Lay out everything from the line containing "lpg массаж в Подольске" down to the line containing "Urbania, Gabriele Laura" as a Markdown table with the columns Number and Text, one numbered entry per line. Skip blank lines and leave the pictures out.

Extracted records:
◇ ◇ ◇
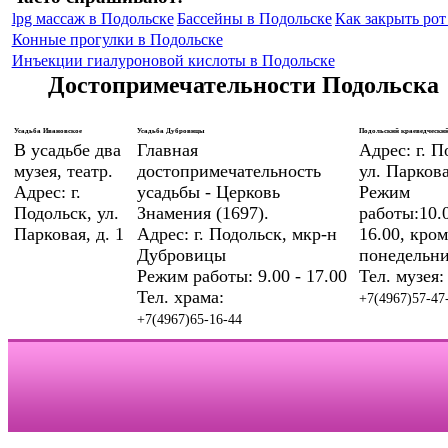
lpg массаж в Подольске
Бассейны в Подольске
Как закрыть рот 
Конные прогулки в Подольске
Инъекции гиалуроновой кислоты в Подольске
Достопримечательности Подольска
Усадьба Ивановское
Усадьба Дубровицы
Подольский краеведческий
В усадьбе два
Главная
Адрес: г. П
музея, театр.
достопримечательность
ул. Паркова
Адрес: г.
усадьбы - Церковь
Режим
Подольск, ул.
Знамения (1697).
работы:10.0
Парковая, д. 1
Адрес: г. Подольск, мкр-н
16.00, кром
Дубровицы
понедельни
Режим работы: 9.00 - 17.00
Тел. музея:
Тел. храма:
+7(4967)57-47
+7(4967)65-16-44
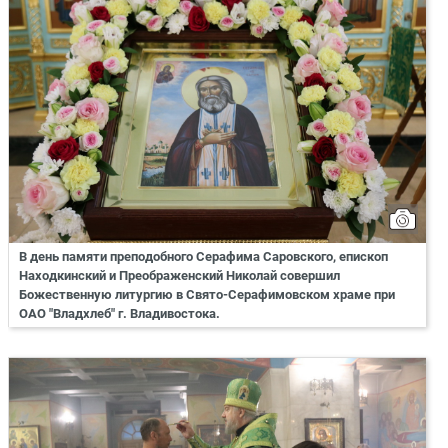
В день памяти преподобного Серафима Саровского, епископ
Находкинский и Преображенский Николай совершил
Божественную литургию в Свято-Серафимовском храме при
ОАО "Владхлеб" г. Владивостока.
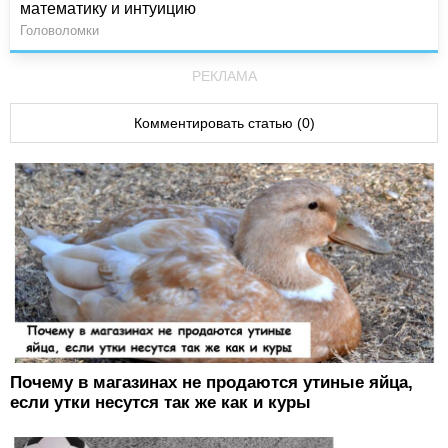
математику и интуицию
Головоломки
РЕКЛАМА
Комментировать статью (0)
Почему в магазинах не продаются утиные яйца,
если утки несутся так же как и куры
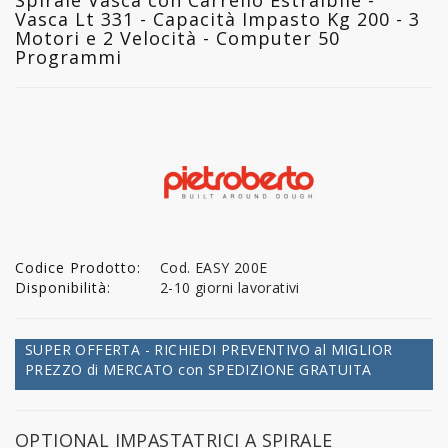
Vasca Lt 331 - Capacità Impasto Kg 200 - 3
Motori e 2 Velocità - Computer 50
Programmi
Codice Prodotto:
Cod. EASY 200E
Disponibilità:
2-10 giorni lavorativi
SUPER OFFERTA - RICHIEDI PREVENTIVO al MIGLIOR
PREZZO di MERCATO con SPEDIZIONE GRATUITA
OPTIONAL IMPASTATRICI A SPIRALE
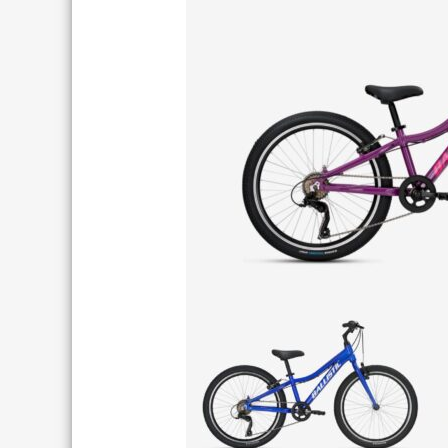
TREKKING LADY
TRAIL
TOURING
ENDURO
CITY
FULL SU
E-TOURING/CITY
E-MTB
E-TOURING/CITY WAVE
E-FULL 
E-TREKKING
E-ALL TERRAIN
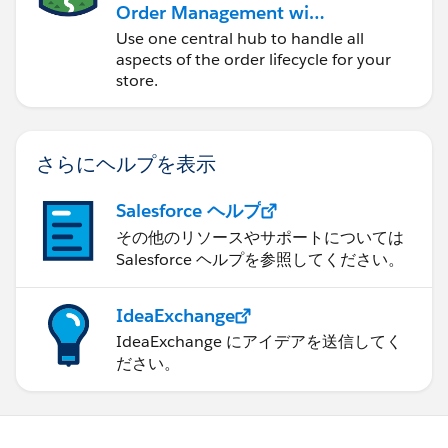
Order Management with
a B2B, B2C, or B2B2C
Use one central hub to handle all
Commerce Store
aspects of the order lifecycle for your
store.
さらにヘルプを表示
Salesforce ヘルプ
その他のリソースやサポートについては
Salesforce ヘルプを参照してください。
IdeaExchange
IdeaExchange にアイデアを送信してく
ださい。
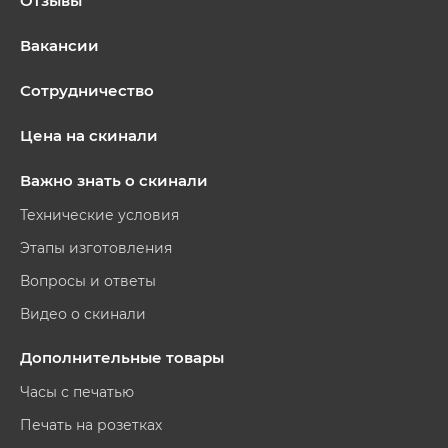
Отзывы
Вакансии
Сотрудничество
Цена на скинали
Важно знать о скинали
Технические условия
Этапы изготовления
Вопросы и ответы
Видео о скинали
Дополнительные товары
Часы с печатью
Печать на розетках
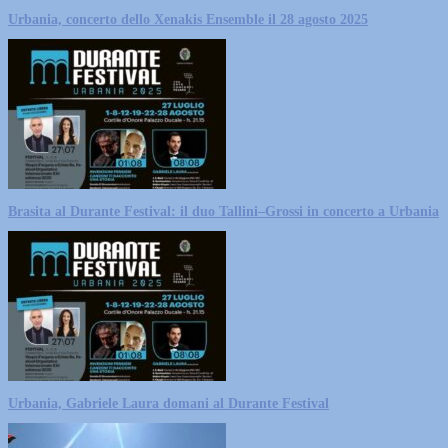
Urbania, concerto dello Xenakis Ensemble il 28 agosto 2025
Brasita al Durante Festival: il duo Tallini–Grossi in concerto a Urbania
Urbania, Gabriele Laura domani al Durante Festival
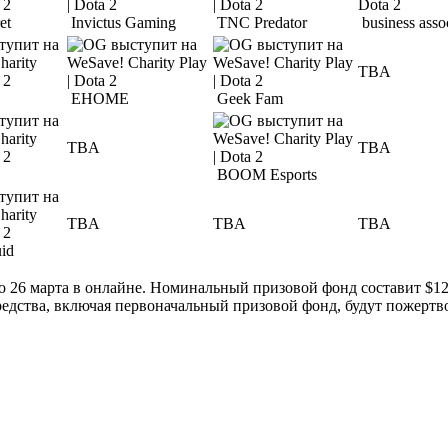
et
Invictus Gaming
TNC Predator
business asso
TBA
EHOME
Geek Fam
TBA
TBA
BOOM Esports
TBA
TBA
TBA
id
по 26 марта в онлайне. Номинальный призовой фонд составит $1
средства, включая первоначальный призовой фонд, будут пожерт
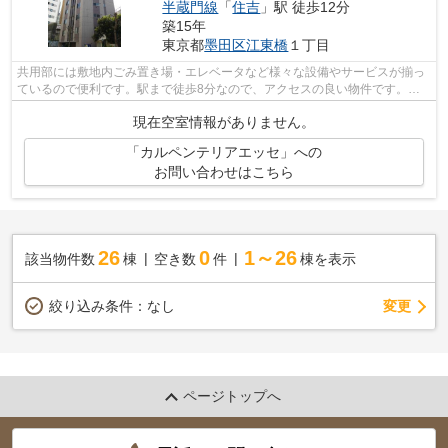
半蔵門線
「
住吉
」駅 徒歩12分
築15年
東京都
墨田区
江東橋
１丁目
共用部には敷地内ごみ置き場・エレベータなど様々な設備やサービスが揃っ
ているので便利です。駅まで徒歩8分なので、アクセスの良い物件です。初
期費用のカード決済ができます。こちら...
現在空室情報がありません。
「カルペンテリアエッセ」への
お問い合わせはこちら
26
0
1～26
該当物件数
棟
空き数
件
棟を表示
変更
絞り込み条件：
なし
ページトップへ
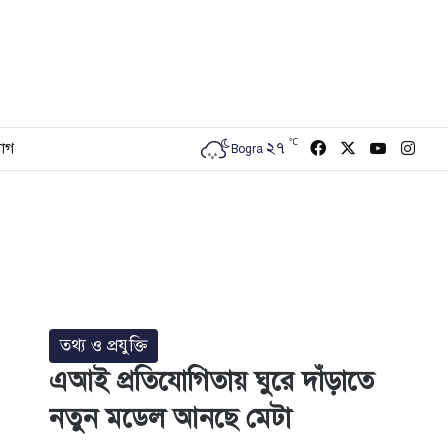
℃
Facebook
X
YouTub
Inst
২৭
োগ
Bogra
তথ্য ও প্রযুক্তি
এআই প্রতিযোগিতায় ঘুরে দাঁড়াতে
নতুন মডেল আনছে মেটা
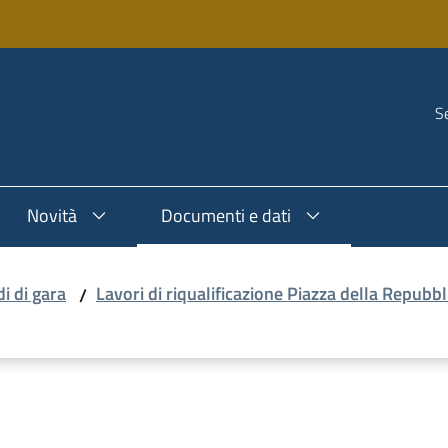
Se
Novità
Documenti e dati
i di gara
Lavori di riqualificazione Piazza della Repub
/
◇ ◇ ◇
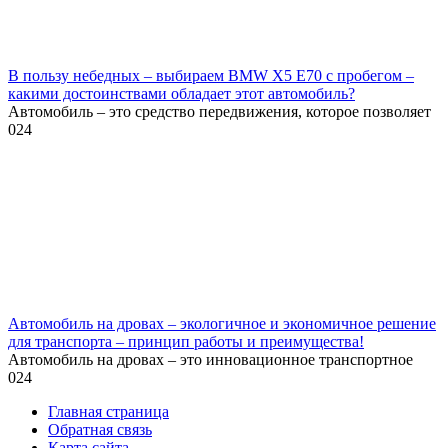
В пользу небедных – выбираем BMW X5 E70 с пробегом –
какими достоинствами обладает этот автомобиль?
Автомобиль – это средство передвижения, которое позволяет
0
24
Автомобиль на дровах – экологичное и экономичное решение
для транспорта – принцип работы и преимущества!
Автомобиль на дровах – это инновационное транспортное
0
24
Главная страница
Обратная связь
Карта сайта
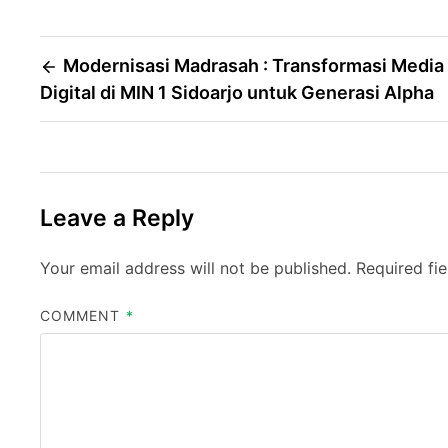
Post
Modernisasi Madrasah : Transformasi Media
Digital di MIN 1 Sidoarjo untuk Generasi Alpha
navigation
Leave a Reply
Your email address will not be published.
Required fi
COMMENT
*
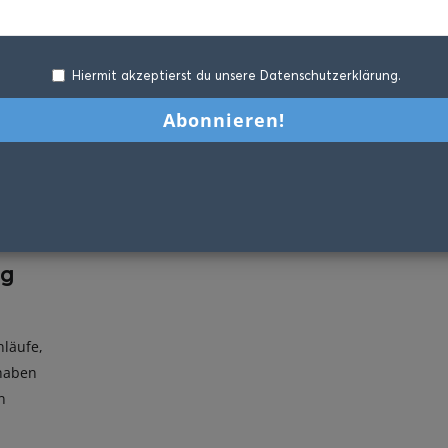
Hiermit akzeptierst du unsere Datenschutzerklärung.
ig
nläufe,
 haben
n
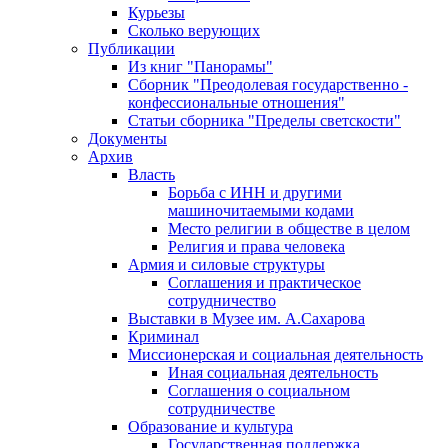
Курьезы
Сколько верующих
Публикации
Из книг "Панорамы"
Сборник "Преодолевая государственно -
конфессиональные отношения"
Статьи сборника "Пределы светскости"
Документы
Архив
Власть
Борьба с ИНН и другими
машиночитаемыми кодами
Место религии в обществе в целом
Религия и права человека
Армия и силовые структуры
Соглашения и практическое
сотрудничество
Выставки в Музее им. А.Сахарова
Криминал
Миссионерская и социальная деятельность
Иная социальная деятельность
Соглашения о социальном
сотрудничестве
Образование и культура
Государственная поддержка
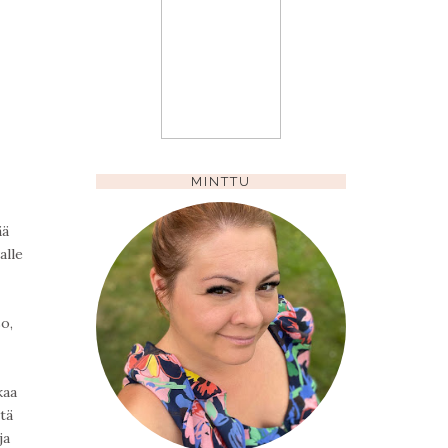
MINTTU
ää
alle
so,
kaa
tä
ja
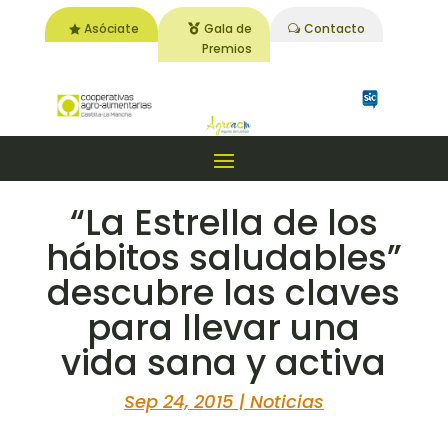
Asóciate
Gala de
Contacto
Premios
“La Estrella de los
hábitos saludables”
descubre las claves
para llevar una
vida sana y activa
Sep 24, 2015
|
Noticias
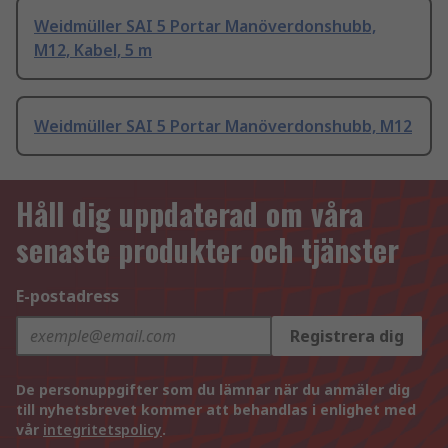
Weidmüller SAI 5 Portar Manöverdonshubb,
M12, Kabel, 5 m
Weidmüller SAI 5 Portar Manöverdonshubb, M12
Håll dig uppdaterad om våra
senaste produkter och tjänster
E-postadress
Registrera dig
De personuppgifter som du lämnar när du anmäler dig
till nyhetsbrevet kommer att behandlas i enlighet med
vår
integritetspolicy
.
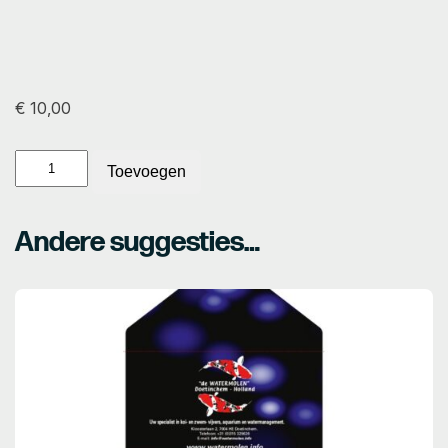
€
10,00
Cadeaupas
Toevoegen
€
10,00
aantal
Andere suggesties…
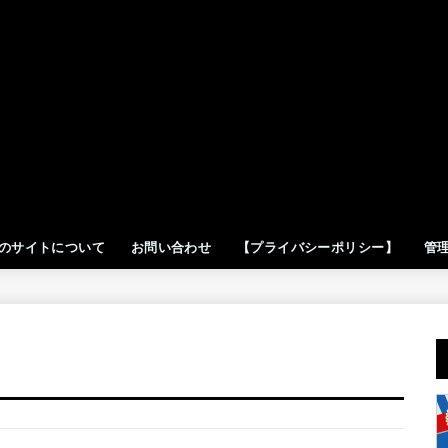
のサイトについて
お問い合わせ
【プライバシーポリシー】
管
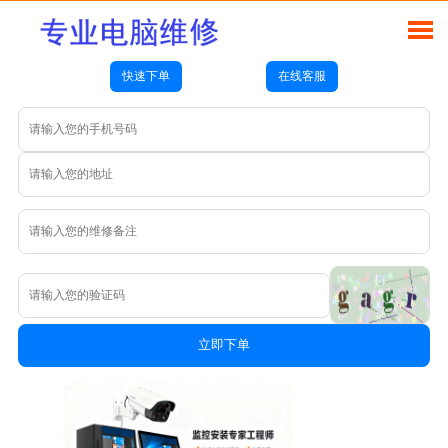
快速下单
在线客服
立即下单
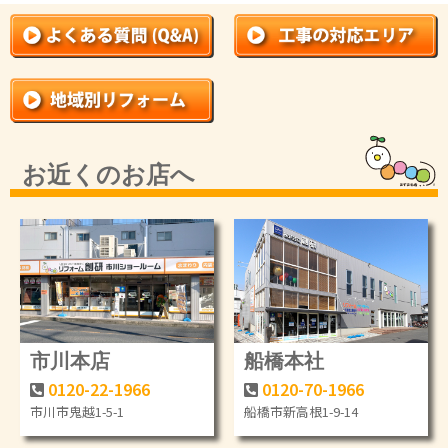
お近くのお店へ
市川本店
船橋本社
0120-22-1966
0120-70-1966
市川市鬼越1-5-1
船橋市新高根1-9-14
◇ ◇ ◇
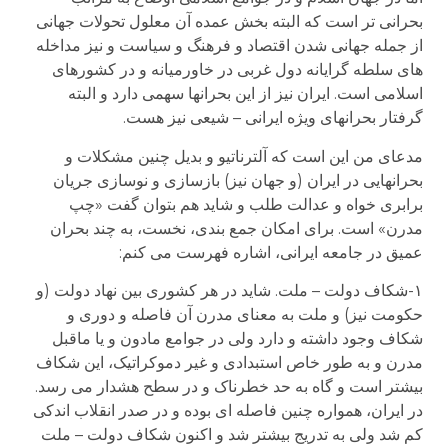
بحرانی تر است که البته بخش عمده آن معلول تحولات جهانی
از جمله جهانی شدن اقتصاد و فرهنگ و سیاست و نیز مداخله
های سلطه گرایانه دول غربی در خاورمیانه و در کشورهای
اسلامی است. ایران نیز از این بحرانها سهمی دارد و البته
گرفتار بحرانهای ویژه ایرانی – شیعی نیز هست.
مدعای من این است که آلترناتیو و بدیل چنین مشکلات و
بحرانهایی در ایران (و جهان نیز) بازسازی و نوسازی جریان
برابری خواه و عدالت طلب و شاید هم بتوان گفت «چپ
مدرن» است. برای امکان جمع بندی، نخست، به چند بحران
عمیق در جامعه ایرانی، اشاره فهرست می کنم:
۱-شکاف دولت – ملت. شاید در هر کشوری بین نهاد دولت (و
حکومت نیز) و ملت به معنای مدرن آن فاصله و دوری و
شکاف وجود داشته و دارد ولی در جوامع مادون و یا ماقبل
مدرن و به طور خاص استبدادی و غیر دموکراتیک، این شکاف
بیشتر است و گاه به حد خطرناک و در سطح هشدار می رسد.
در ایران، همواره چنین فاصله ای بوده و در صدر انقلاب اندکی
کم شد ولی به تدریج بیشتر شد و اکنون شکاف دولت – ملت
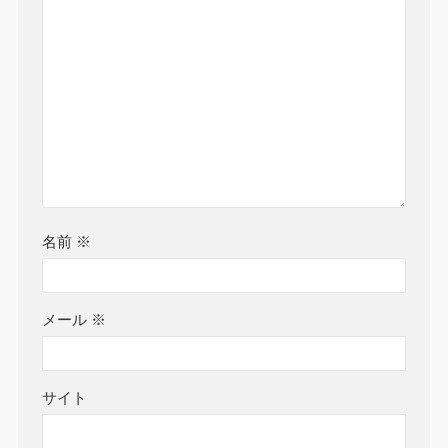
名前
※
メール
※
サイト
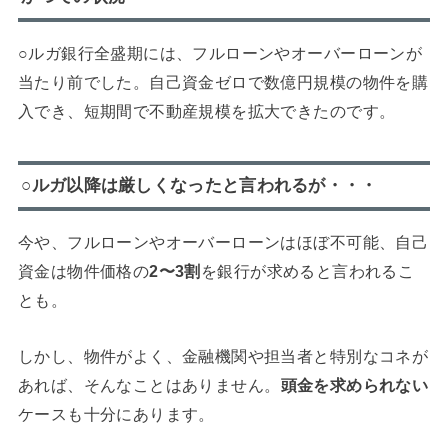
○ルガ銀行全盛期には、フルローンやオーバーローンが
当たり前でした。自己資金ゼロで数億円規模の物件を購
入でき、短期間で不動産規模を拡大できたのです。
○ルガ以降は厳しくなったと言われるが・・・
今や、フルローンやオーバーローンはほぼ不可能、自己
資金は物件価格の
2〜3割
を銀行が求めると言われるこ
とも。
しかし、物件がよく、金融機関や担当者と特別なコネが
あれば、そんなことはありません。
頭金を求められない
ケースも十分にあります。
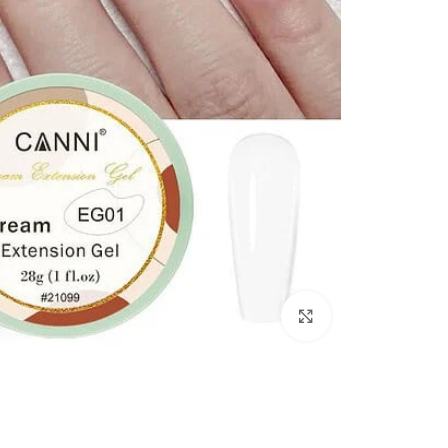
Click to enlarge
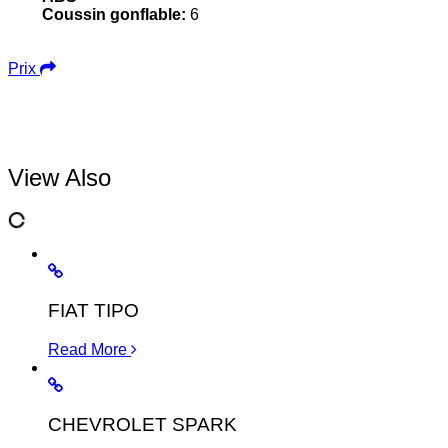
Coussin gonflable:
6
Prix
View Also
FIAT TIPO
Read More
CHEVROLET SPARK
◇ ◇ ◇
The answer:
| Number | Text |
|---|---|
| 1 | lpg массаж в Подольске |
| 2 | Бассейны в Подольске |
| 3 | Как закрыть рот  |
| 4 | Конные прогулки в Подольске |
| 5 | Инъекции гиалуроновой кислоты в Подольске |
| 6 | Достопримечательности Подольска |
| 7 | Усадьба Ивановское |
| 8 | Усадьба Дубровицы |
| 9 | Подольский краеведческий |
| 10 | В усадьбе два |
| 11 | Главная |
| 12 | Адрес: г. П |
| 13 | музея, театр. |
| 14 | достопримечательность |
| 15 | ул. Паркова |
| 16 | Адрес: г. |
| 17 | усадьбы - Церковь |
| 18 | Режим |
| 19 | Подольск, ул. |
| 20 | Знамения (1697). |
| 21 | работы:10.0 |
| 22 | Парковая, д. 1 |
| 23 | Адрес: г. Подольск, мкр-н |
| 24 | 16.00, кром |
| 25 | Дубровицы |
| 26 | понедельни |
| 27 | Режим работы: 9.00 - 17.00 |
| 28 | Тел. музея: |
| 29 | Тел. храма: |
| 30 | +7(4967)57-47 |
| 31 | +7(4967)65-16-44 |
| 32 | В день памяти преподобного Серафима Саровского, епископ |
| 33 | Находкинский и Преображенский Николай совершил |
| 34 | Божественную литургию в Свято-Серафимовском храме при |
| 35 | ОАО "Владхлеб" г. Владивостока. |
| 36 | математику и интуицию |
| 37 | Головоломки |
| 38 | РЕКЛАМА |
| 39 | Комментировать статью (0) |
| 40 | Почему в магазинах не продаются утиные яйца, |
| 41 | если утки несутся так же как и куры |
| 42 | Vasca Lt 331 - Capacità Impasto Kg 200 - 3 |
| 43 | Motori e 2 Velocità - Computer 50 |
| 44 | Programmi |
| 45 | Codice Prodotto: |
| 46 | Cod. EASY 200E |
| 47 | Disponibilità: |
| 48 | 2-10 giorni lavorativi |
| 49 | SUPER OFFERTA - RICHIEDI PREVENTIVO al MIGLIOR |
| 50 | PREZZO di MERCATO con SPEDIZIONE GRATUITA |
| 51 | OPTIONAL IMPASTATRICI A SPIRALE |
| 52 | TREKKING LADY |
| 53 | TRAIL |
| 54 | TOURING |
| 55 | ENDURO |
| 56 | CITY |
| 57 | FULL SU |
| 58 | E-TOURING/CITY |
| 59 | E-MTB |
| 60 | E-TOURING/CITY WAVE |
| 61 | E-FULL  |
| 62 | E-TREKKING |
| 63 | E-ALL TERRAIN |
| 64 | Order Management with |
| 65 | a B2B, B2C, or B2B2C |
| 66 | Use one central hub to handle all |
| 67 | Commerce Store |
| 68 | aspects of the order lifecycle for your |
| 69 | store. |
| 70 | さらにヘルプを表示 |
| 71 | Salesforce ヘルプ |
| 72 | その他のリソースやサポートについては |
| 73 | Salesforce ヘルプを参照してください。 |
| 74 | IdeaExchange |
| 75 | IdeaExchange にアイデアを送信してく |
| 76 | ださい。 |
| 77 | Отзывы |
| 78 | Вакансии |
| 79 | Сотрудничество |
| 80 | Цена на скинали |
| 81 | Важно знать о скинали |
| 82 | Технические условия |
| 83 | Этапы изготовления |
| 84 | Вопросы и ответы |
| 85 | Видео о скинали |
| 86 | Дополнительные товары |
| 87 | Часы с печатью |
| 88 | Печать на розетках |
| 89 | Urbania, concerto dello Xenakis Ensemble il 28 agosto 2025 |
| 90 | Brasita al Durante Festival: il duo Tallini–Grossi in concerto a Urbania |
| 91 | Urbania, Gabriele Laura domani al Durante Festival |